From what I'm reading in that thread there is a danger of damaging the phone beyond repair. What exactly is the risk here?

It's a very small risk, almost nil in the hands of an expert. I'm far more experienced with software reverse-engineering than hardware. Everything I know about hardware RE I've either read, researched, or spoken to someone about. My knowledge (but not expertise by any means) would be in the reverse engineering of chips from China to look for hardware Trojans or backdoors. If you want to learn more about this fascinating new area of security some keywords to search would be hardware trojans, gate-level trojans, gate-level obfuscation, and dopant-level hardware trojans. By understanding how people want to obfuscate and protect their chips from being reverse engineered and copied by China (and other counterfeiters), you'll also learn how people are trying to obfuscate and hide their encryption keys and other security related circuitry as well. When people like Apple make Trust Protection Modules they're just using the same research and techniques as everyone else, they're just protecting something different. If you're not that interested, but still want to read 1 paper, this one is a real beauty. BTW I'm not picking on China by any means, I have a shitload of Chinese friends. China is just in 1st place right now when it comes to reverse engineering (software & hardware). They're leading the world by a lot, and Russia has pretty good techniques too. Both China & Russia are way beyond what I see other countries doing. They have incredible RE infrastructure in place.

It depends on what they want to do. If the technology exists to recover the random encryption key from hardware, well that is the easiest way, and least invasive, and can't fail. If not, they may go for the bruteforce method. They can use a laser to cut certain circuits in the silicon to "re-program" the chip. IE: The circuitry that checks to see if 5 seconds have passed can always return "true", and the circuitry that checks to see if more than 10 attempts have been made can always return "false". They can laser cut so that only a small subset of the circuit is powered on, they can overclock that small section for more speed, there are so many ways to RE a single chip to extract information. Xray's, electron microscopes, and magnetic force microscopes can accurately take "pictures" of the hardware and then allow RE's to either capture data like the master encryption keys.

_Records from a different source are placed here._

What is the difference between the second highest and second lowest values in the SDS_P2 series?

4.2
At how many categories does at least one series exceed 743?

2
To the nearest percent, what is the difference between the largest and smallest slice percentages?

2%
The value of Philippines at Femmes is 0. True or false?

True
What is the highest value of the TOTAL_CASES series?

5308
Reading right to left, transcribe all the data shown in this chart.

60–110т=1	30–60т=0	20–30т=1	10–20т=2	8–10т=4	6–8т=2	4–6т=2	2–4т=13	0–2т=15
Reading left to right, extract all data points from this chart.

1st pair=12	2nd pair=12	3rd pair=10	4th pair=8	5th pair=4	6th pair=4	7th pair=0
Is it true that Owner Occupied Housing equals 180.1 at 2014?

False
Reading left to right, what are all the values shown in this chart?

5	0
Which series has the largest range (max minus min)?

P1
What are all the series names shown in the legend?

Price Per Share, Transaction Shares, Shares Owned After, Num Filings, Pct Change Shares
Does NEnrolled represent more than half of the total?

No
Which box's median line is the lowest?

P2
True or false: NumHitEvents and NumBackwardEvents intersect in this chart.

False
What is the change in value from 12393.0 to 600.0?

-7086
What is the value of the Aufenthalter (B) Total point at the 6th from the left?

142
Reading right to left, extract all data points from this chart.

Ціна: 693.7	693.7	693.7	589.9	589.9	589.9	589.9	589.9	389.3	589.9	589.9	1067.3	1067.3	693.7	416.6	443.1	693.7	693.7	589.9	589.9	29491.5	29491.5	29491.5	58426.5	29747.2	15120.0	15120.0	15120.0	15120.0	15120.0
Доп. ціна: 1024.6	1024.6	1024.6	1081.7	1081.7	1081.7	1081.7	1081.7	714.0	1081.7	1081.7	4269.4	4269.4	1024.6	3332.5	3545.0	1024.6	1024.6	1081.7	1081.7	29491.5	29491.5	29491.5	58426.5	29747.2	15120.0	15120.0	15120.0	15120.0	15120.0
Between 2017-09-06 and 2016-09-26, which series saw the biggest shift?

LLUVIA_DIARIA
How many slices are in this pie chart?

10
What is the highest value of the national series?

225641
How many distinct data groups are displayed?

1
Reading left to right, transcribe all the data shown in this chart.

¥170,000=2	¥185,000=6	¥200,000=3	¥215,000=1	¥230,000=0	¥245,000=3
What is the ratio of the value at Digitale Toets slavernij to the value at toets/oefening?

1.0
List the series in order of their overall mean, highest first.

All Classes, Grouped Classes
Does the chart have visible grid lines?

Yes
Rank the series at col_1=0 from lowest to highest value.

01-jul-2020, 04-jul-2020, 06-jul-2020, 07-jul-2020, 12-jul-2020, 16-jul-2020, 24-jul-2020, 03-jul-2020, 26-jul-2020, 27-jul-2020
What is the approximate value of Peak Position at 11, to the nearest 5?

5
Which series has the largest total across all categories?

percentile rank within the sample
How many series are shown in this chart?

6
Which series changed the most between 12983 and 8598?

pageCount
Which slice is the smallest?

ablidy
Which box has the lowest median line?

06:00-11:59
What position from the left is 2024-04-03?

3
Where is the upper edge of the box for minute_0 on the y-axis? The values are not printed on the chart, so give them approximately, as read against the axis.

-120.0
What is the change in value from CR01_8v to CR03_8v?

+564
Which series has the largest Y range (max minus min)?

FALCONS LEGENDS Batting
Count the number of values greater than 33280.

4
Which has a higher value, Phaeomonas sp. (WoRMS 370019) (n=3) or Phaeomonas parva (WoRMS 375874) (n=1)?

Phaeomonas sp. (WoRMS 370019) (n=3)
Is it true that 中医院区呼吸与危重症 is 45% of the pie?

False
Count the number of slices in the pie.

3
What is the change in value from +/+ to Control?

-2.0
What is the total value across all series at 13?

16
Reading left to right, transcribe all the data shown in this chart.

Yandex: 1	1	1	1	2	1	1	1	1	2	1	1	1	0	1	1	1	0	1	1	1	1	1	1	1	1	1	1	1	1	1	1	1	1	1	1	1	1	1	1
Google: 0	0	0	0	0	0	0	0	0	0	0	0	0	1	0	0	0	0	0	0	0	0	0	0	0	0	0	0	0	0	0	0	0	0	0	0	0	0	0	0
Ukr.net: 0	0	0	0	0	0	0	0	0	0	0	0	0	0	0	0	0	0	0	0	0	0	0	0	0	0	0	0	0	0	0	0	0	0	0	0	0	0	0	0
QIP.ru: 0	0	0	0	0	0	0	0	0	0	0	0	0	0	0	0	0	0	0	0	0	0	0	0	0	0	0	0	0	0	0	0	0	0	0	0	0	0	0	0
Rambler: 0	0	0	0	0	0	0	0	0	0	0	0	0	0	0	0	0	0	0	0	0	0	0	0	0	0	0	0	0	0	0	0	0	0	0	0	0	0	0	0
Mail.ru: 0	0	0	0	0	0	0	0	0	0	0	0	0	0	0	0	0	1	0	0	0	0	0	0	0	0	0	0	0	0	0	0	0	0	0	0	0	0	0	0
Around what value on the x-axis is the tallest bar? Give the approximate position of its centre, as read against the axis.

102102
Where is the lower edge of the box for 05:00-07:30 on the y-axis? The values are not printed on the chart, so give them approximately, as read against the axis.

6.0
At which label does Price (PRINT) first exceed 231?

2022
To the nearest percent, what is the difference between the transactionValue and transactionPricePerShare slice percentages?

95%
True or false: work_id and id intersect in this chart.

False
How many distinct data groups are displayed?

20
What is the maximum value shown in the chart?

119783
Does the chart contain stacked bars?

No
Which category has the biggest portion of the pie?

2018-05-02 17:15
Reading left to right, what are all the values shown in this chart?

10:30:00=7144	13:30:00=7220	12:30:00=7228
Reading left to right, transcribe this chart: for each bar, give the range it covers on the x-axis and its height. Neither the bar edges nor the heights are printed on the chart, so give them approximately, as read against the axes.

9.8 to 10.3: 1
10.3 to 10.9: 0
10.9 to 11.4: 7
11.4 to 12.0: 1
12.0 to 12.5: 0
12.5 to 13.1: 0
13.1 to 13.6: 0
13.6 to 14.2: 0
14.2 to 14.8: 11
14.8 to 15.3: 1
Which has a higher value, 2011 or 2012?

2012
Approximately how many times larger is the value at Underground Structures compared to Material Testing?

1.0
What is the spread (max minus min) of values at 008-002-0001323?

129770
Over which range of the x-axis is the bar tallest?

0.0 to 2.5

How many people have successfully done it?

I can't give you a number but every piece of security ever invented (not including symmetric ciphers) has been broken shortly thereafter. Someone invents a new way to shrink transistors, publishes the research, chips come out with it... someone figures out a way to take "pictures" of it sometime later. Someone figures out how to hide information at the doping level and publishes it... someone figures out how to counter that. Almost all techniques used are not invented by governments or hackers.. but by students trying to get their PhD's. The techniques the iPhone uses are similar to other devices like those "unbreakable super secure" USB thumbdrives that "self-destruct and cannot be reversed engineered by any means", which were reversed engineered. It's the old safe-maker vs safe-cracker logic. The safe-maker has finite time and finite knowledge to create the safe. The safe-cracker has infinite time & infinite knowledge to crack it. Any progress made by the cracker cannot be countered or interfered with by the maker because the safe has already been made, designed, and shipped to the customer. The cracker always wins.